Form Supplied in: yellow microcrystalline powder. Drying: dried under vacuum.1

Preparative Method: to 5mL aqueous hydrogen peroxide solution (30%) is added, in portions, 1 g molybdenum(VI) oxide at 20 °C. The mixture is stirred at 20 °C for 20 min and at 40 °C for 4 h. After most of the molybdenum oxide has dissolved the mixture is filtered. The yellow solution is treated at 10 °C with 1 equiv of ligand dissolved in approx. 4 mL methanol. The mixture is stirred for 30 min at 20 °C, concentrated and kept 12 h at 0 °C. When the complex does not crystallize after addition of dichloromethane or benzene, the mixture is diluted with ethanol and carefully (shield protection) concentrated on a rotary evaporator. The procedure is repeated five times. The mixture is then further concentrated. The complex is usually obtained as a yellow microcrystalline powder, but if it is obtained as an oil the addition of diethyl ether with stirring at 5 °C yields a yellow powder.

Handling, Storage, and Precautions: necessary care should be taken when preparing and handling peroxometal compounds. Fast and complete concentration of the mixture containing the compound may lead to deflagration of the complex. The complex decomposes at temperatures above 100 °C, changing color from yellow to blue and black. The complex is stored at 5 °C in <0.5 g portions.

Asymmetric Epoxidation.2

Methods3 are known for asymmetric epoxidation of prochiral alkenes having activated C=C double bonds (styrene, allyl alcohol, conjugated ketones, quinone).
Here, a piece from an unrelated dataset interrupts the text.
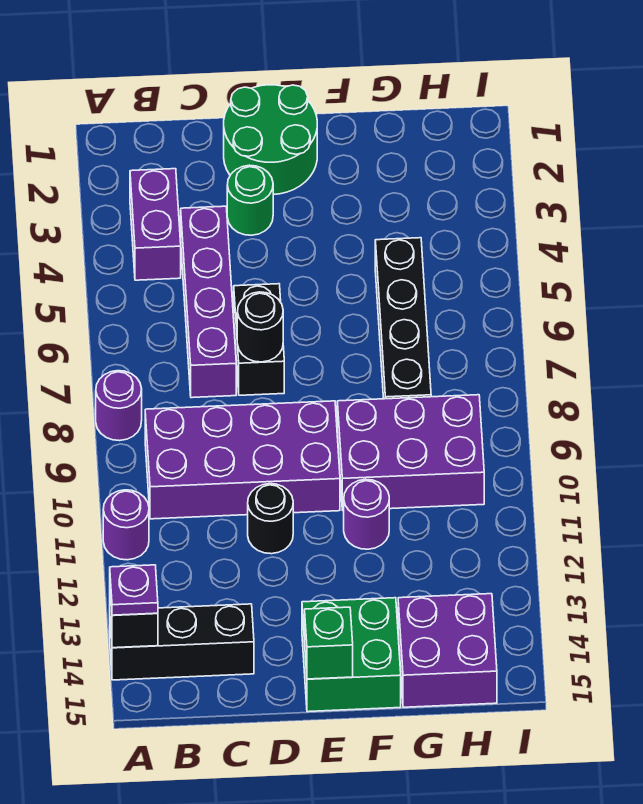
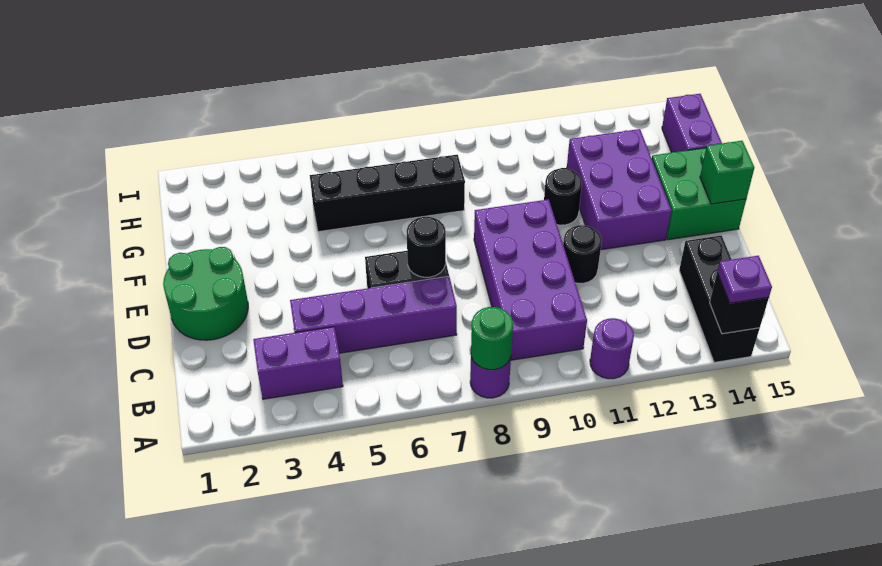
green round brick D3 level 1 -> green round brick A8 level 2
purple brick F9:H10 level 1 -> purple brick E12:G13 level 1
purple round brick F11 level 1 -> black round brick F11 level 1
purple brick G14:H15 level 1 -> purple brick G15:H15 level 1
The title optically active metal-peroxo complex (1) is capable of asymmetric epoxidation of simple unfunctionalized alkenes. Simple prochiral alkenes such as propene or trans-2-butene are epoxidized stoichiometrically to optically active oxiranes by (1) in nitrobenzene at 20 °C/1 bar. The chemical yield is about 70%. The enantiomeric excess is around 30% and the configuration of the dominant oxirane enantiomer is (R). A marked increase in enantiomeric yield for trimethyloxirane from 2-methyl-2-butene is observed on reducing the reaction rate by lowering the temperature. The increasing steric hindrance of the alkyl group in 3-methyl-1-butene surprisingly leads to a decrease in the asymmetric induction. The continuously monitored enantiomeric composition of the oxiranes during the reaction remained constant within experimental accuracy. This shows that the alkene epoxidation is asymmetrically induced and that no enrichment of the enantiomers of the epoxide that is formed takes place by kinetic resolution. The asymmetric induction decreases in the order of propene > 1-butene > 3-methyl-1-butene with the preferential formation of (R)-alkyloxiranes.1 The ee increases with inversion of prochiral recognition for 3,3-dimethyl-1-butene, resulting in the preferential formation of (S)-t-butyloxirane. trans-2-Butene undergoes higher asymmetric induction than does trans-2-pentene, whereby (2S,3S)-trans-2-methyl/ethyl-3-methyloxiranes are preferentially formed. The asymmetric epoxidation of cis-2-pentene leads to the preferential formation of (2S,3R)-2-ethyl-3-methyloxirane. Geminal ethyl/methyl disubstitution at the double bond in 2-methyl-1-butene shows no enantiofacial discrimination and, consequently, only racemic 2-ethyl-2-methyloxirane is formed. In connection with the synthesis of aranciamycinone,4 complex (1) has been used for the asymmetric epoxidation of the nonfunctionalized alkene (2).5 The alkene (2) (eq 1) is treated with diluted solutions (1 mmol in 300 mL of dichloromethane) of the molybdenum(VI)-oxodiperoxo complex. Decreasing the temperature to 0 °C raises the enantiomeric yield to 53% ee. The absolute configuration of the predominantly formed enantiomer (3) was determined by an unequivocal sequence of reactions to a known glycoside.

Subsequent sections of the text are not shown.